On Wednesday, in response to continued pressure from multiple countries, Facebook published a blog by Guy Rosen, Facebook’s VP of product management, providing further details on the company’s response to the Christchurch shooting in New Zealand that left 50 people dead.
Companies like Facebook often use artificial intelligence to identify content that should be removed. However, an over reliance on AI can lead to exactly what happened with the Christchurch video. The shooting was allowed to be broadcast on Facebook Live and after, videos continued to spread across the internet.
Although Facebook continues to cite that the video was only viewed about 200 times during its live broadcast — and that nobody flagged it to moderators — those excuses aren’t cutting it for users and lawmakers.
Now, the company is saying it tried to use an experimental audio technology, in order to catch copies of the video that it’s AI missed. Facebook wrote that it “employed audio matching technology to detect videos which had visually changed beyond our systems’ ability to recognize automatically but which had the same soundtrack.”
In the post Facebook noted that AI requires “training data”. Essentially it learns to ban a specific type of content by seeing it a certain number of times. That meant the AI could also be confused if the video was slightly altered visually, like being doctored or someone recording their own screen and then posting that.

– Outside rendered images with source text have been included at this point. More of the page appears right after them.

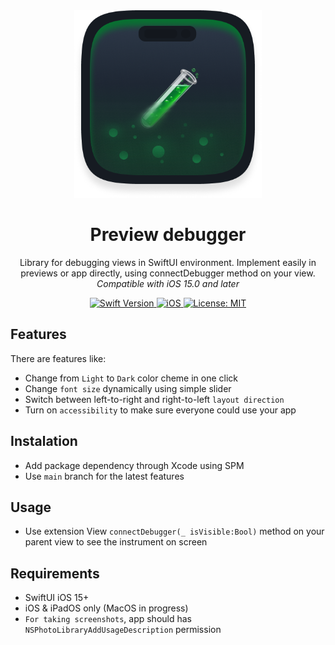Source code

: <div align="center">
  <img width="300" height="300" src="/Resources/Preview Debugger.png" alt="LogOutLoud Logo">
  <h1><b>Preview debugger</b></h1>
  <p>
    Library for debugging views in SwiftUI environment. Implement easily in previews or app directly, using connectDebugger method on your view.
    <br>
    <i>Compatible with iOS 15.0 and later</i>
  </p>
</div>

<div align="center">
  <a href="https://swift.org">
<!--     <img src="https://img.shields.io/badge/Swift-5.9%20%7C%206-orange.svg" alt="Swift Version"> -->
    <img src="https://img.shields.io/badge/Swift-5.9-orange.svg" alt="Swift Version">
  </a>
  <a href="https://www.apple.com/ios/">
    <img src="https://img.shields.io/badge/iOS-15%2B-blue.svg" alt="iOS">
  </a>
  <a href="LICENSE">
    <img src="https://img.shields.io/badge/License-MIT-green.svg" alt="License: MIT">
  </a>
</div>

## Features
There are features like:
 - Change from `Light` to `Dark` color cheme in one click
 - Change `font size` dynamically using simple slider
 - Switch between left-to-right and right-to-left `layout direction`
 - Turn on `accessibility` to make sure everyone could use your app
 
 ## Instalation
 - Add package dependency through Xcode using SPM
 - Use `main` branch for the latest features

 ## Usage
 - Use extension View `connectDebugger(_ isVisible:Bool)` method on your parent view to see the instrument on screen 
 
 ## Requirements
 - SwiftUI iOS 15+
 - iOS & iPadOS only (MacOS in progress)
 - `For taking screenshots`, app should has `NSPhotoLibraryAddUsageDescription` permission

Facebook didn’t provide too many details on the audio technology beyond that. But, it’s clear that the company is trying to be more transparent due to increased government pressure to explain its process.
New Zealand’s prime minister Jacinda Arden has made it clear that she’s been unimpressed with Facebook so far. She has been in contact with Facebook’s chief operating officer, but increased her criticism of the platform on Tuesday in Parliament.
Facebook is also facing potential consequences here in the United States.
Yesterday, Chairman of the House Homeland Security Committee, Rep. Bennie G. Thompson wrote a letter to executives from top companies, including Facebook and YouTube, where the video continued to exist.
In it, Thompson said they must “do better” and called for executives, including Facebook’s CEO Mark Zuckerberg, to appear before Congress in order to explain their process and ensure something like this won’t happen again.
What is perhaps most frustrating about the entire conversation so far is that it continues to center on reactivity. Facebook says it couldn’t stop the original video because nobody reported it, but the type of online hate that the shooter identified as inspiration has existed on the platform for decades.
Social media companies have historically taken a relaxed approach to confronting online hate. But Christchurch, and the lack of appropriate response to it, isn’t an event that can easily be swept under a rug.